Pee Masters (sorry, I chuckled), a question if you will. 
This is my first Pee. (sorry, more laughter) When back sweetening, does the sweetness come forward, as like the Dragon Blood?
I keep trying to get a ratio of sugar/pee and each time I try, the first taste seems right on and the second taste is to sweet.
I'm running out of test material here.
I thought I'd just cut the sugar back by half and add more later if needed. Just like to know? Thanks in advance Ya'll.

Beano Joe


----------



## Kraffty (Sep 24, 2014)

I think that's true with any wine you sweeten, sounds like you answered your own question though, start with less and do it 2 or 3 or more times to get it right. Maybe wait a week or so between testings.
Mike


----------



## beano (Sep 24, 2014)

Kraffty said:


> I think that's true with any wine you sweeten, sounds like you answered your own question though, start with less and do it 2 or 3 or more times to get it right. Maybe wait a week or so between testings.
> Mike



Kraffty,

You are right on the money!  I'm sorry that you had to point it out to me though. To many samples I guess. Thanks!!


----------



## Julie (Sep 24, 2014)

Are you taking a reading after you are finished backsweetening?


----------



## beano (Sep 25, 2014)

Julie said:


> Are you taking a reading after you are finished backsweetening?

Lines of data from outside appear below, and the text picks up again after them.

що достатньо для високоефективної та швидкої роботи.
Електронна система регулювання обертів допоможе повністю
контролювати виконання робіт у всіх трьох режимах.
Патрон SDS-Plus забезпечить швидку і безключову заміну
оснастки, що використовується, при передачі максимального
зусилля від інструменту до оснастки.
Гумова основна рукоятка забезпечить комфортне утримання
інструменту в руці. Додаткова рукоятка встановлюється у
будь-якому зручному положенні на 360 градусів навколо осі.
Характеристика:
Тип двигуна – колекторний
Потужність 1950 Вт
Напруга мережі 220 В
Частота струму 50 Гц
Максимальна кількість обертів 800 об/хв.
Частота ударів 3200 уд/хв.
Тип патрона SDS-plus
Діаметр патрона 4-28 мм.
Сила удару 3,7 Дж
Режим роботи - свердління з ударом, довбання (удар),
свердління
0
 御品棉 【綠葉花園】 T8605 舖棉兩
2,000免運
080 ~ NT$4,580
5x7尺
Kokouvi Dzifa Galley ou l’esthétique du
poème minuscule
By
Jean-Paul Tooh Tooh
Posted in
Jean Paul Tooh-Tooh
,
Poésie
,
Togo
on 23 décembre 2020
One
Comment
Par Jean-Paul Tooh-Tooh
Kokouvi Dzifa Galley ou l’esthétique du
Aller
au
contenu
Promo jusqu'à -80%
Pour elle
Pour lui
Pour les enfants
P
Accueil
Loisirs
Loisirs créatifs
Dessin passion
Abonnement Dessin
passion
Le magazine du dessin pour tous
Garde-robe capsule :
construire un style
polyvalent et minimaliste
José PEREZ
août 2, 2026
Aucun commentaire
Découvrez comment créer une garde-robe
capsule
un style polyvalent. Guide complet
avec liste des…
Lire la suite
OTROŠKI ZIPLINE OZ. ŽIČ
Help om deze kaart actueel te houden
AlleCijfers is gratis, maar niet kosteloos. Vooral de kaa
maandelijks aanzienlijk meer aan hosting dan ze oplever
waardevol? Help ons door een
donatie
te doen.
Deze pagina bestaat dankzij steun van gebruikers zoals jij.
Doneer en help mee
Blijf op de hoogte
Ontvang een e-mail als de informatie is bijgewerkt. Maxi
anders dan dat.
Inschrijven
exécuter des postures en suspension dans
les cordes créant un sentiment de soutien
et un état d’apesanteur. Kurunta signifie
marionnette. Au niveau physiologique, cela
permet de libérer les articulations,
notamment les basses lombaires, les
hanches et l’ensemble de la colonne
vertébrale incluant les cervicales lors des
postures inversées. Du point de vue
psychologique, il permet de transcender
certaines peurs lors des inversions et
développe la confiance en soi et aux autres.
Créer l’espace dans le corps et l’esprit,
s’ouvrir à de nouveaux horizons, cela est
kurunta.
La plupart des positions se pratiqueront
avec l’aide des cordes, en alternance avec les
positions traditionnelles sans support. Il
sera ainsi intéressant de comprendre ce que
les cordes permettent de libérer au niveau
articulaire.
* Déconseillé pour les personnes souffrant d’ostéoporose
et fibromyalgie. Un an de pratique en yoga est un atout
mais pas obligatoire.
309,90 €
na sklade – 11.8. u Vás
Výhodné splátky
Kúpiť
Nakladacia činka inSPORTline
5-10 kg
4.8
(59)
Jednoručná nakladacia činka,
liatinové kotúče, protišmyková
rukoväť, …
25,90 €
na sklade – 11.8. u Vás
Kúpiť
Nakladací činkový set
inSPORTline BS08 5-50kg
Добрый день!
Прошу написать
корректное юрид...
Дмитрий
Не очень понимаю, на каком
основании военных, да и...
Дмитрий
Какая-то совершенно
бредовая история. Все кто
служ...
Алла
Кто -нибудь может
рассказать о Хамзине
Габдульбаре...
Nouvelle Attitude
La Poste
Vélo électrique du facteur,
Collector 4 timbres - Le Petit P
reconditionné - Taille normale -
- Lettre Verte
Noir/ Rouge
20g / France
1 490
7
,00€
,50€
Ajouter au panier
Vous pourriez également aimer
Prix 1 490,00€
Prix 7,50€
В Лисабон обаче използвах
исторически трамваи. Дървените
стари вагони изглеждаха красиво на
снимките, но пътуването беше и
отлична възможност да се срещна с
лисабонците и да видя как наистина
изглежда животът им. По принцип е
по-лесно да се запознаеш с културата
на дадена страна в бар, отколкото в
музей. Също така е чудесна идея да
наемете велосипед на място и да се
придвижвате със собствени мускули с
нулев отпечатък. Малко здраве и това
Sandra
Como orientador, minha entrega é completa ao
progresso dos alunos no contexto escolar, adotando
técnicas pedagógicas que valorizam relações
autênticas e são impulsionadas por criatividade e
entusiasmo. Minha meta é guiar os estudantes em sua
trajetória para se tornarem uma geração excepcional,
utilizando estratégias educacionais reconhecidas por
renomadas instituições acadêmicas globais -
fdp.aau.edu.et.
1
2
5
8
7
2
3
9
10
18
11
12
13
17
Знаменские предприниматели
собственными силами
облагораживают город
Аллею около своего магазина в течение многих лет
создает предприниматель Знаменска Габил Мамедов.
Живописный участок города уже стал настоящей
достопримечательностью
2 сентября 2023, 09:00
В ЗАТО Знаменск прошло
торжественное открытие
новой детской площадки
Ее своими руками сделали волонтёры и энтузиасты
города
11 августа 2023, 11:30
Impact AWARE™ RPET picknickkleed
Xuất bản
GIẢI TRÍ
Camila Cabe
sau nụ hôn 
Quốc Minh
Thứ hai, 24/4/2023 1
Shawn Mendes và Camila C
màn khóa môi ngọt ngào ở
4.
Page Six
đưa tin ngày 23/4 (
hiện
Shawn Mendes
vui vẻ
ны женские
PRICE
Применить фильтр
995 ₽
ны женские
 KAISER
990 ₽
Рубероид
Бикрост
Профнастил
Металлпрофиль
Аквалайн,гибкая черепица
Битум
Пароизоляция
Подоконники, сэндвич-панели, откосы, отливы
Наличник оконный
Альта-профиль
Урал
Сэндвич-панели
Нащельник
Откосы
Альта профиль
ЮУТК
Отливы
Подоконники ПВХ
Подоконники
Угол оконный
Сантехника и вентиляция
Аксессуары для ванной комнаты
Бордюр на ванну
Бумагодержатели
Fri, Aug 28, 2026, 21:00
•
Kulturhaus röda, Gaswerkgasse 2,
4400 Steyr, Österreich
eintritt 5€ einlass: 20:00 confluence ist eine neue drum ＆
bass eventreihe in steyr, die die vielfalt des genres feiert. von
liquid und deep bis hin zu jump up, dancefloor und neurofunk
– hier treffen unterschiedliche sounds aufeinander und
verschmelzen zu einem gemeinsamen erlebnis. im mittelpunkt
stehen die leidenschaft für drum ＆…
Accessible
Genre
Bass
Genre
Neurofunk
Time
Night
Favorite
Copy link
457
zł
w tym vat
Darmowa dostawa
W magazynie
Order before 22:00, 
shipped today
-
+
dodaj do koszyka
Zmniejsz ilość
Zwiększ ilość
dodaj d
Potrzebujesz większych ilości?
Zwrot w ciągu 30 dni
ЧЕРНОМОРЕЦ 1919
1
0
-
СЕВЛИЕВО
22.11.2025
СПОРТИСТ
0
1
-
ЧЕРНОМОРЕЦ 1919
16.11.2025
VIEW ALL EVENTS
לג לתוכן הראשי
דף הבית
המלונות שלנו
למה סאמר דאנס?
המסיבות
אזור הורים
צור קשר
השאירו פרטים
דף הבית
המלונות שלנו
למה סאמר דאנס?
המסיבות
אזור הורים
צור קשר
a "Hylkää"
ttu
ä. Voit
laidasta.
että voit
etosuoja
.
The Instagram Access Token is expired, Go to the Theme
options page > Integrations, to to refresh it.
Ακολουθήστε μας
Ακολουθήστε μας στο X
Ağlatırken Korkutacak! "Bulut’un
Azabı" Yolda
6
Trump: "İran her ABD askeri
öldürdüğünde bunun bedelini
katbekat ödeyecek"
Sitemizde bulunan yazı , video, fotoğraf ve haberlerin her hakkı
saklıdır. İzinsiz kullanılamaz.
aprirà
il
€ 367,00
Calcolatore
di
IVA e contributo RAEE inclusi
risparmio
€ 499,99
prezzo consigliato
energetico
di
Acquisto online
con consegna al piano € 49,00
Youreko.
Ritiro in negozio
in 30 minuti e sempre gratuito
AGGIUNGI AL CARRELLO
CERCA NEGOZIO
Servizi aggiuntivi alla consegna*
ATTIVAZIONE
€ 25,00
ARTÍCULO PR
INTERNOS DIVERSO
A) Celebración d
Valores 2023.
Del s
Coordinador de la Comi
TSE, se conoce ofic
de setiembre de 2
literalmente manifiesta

No Julie, I was not. I was trying to do it by taste. Being lazy I suppose. I did go back to my notes and found that this Pee ended with the SG @ 0.997. So I got out the hydrometer. I was using some left over invert sugar to backsweeten. My test batches were 16oz. and I was adding 1/8 cup per pint or 8 oz. per gallon, and that was too sweet for me. After checking SG I found that it was about 1.012. Way to sweet for me. I cut the invert sugar down to 1 tbs. per 16 oz. or 4 oz. gallon whitch brought the SG down to 1.005. Much better for me and if it pulls forward a bit, I can live with it. I think my biggest problem was confusing my 1/8 cup measure with the tbs measure.
However I did use up all my extra pee to figure this out. I have a pint left.

Being this was my first Skeeter Pee it was a lot of fun for me. As has been the whole wine making experience. It is nice to, through trial and error, learn how to do something new and so enjoyable and fufilling. With, of course, all of the help of the members of WMT. I'm still learning patience hopefully soon I can master that one to.


----------



## Julie (Sep 25, 2014)

Lol, now that you got that reading, you know what level to make your future batches at,


----------